__What you are asked to do__.
Please print the full listing below exactly, but not the pictures in it.

__Dataset extract__.

::::::

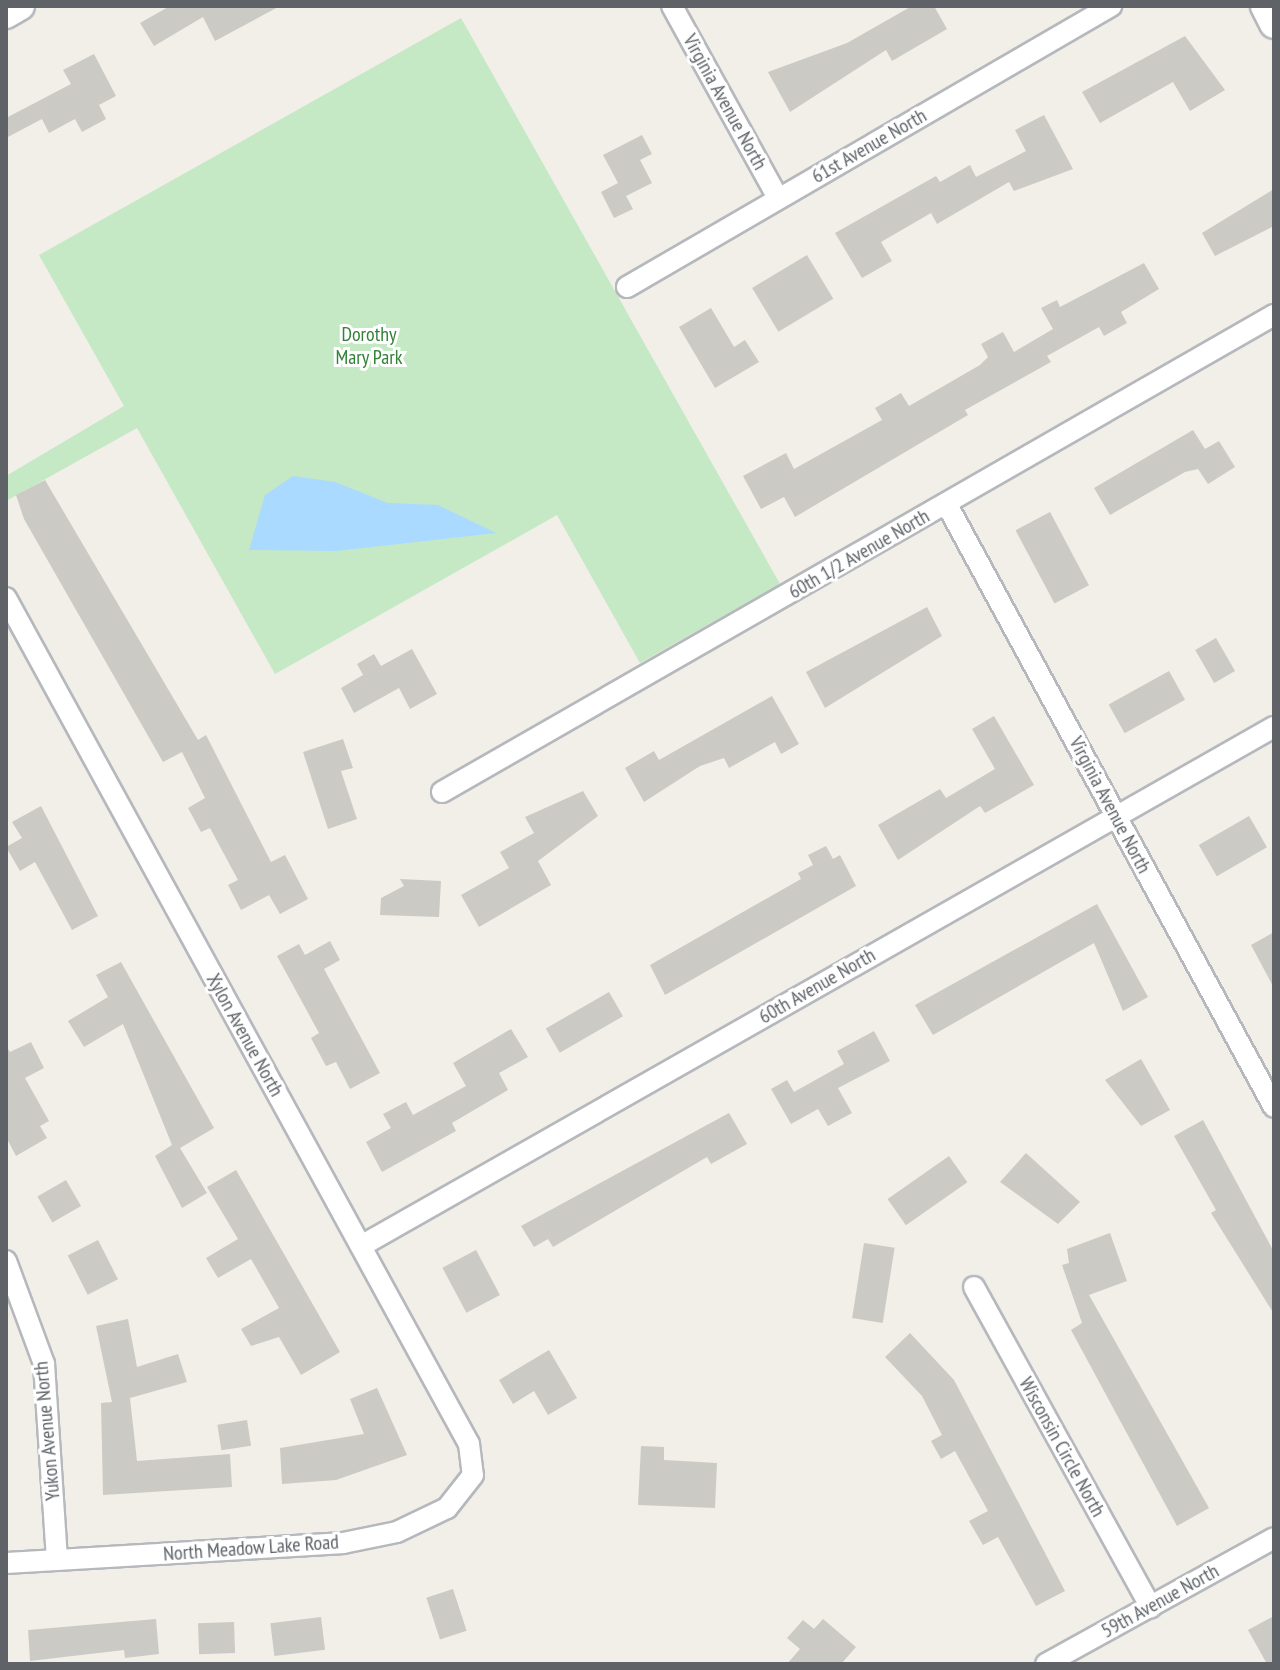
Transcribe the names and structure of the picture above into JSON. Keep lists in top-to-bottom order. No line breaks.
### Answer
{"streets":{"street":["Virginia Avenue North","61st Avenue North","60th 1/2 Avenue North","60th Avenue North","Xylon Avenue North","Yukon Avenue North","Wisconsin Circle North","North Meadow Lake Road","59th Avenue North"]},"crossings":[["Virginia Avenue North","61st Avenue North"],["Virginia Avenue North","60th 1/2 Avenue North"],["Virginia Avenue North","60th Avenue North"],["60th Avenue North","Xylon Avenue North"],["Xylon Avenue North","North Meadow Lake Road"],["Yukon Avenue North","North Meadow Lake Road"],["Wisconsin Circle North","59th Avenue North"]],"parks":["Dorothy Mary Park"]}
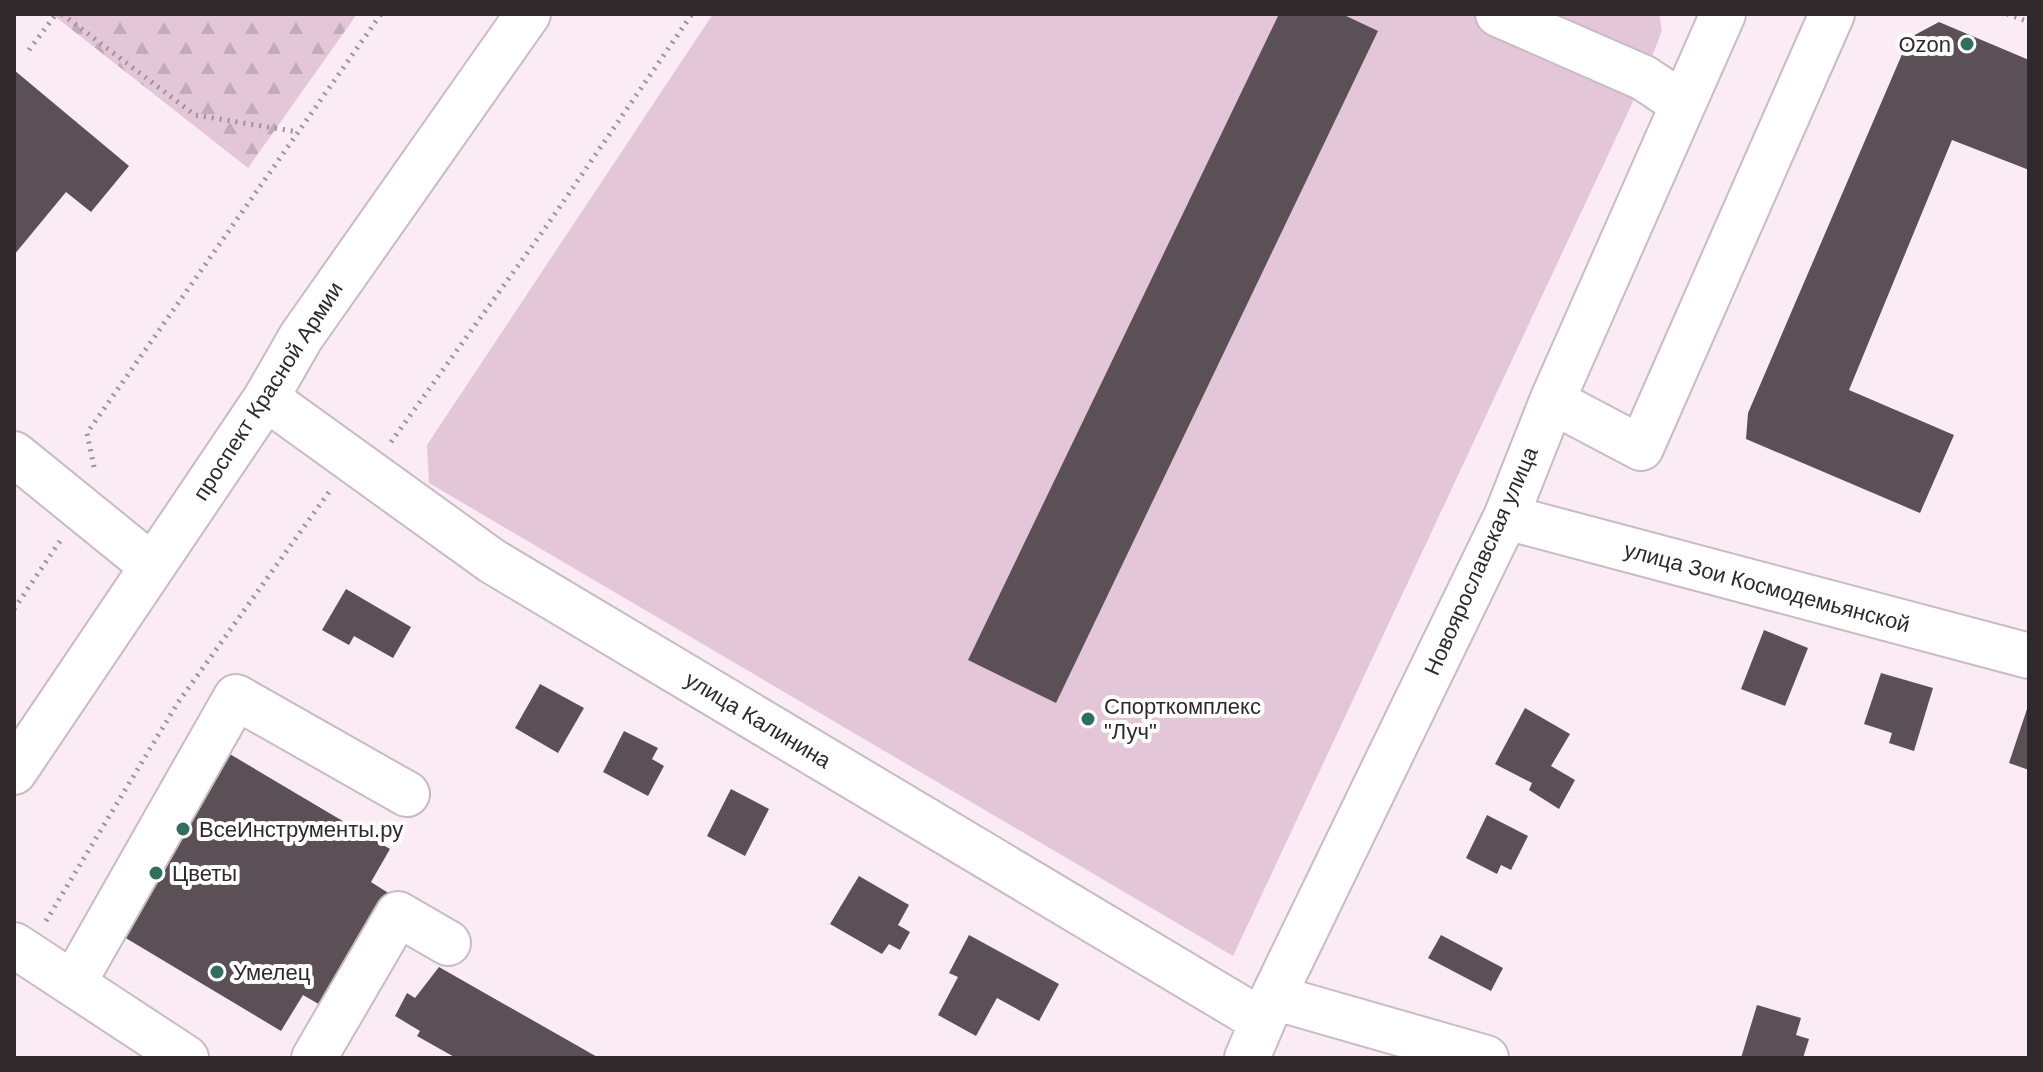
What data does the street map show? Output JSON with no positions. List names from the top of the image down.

::::::

__Result below__.
Transcribe the names and structure of the picture above into JSON. Keep lists in top-to-bottom order. No line breaks.
### Answer
{"streets":{"street":["Virginia Avenue North","61st Avenue North","60th 1/2 Avenue North","60th Avenue North","Xylon Avenue North","Yukon Avenue North","Wisconsin Circle North","North Meadow Lake Road","59th Avenue North"]},"crossings":[["Virginia Avenue North","61st Avenue North"],["Virginia Avenue North","60th 1/2 Avenue North"],["Virginia Avenue North","60th Avenue North"],["60th Avenue North","Xylon Avenue North"],["Xylon Avenue North","North Meadow Lake Road"],["Yukon Avenue North","North Meadow Lake Road"],["Wisconsin Circle North","59th Avenue North"]],"parks":["Dorothy Mary Park"]}
What data does the street map show? Output JSON with no positions. List names from the top of the image down.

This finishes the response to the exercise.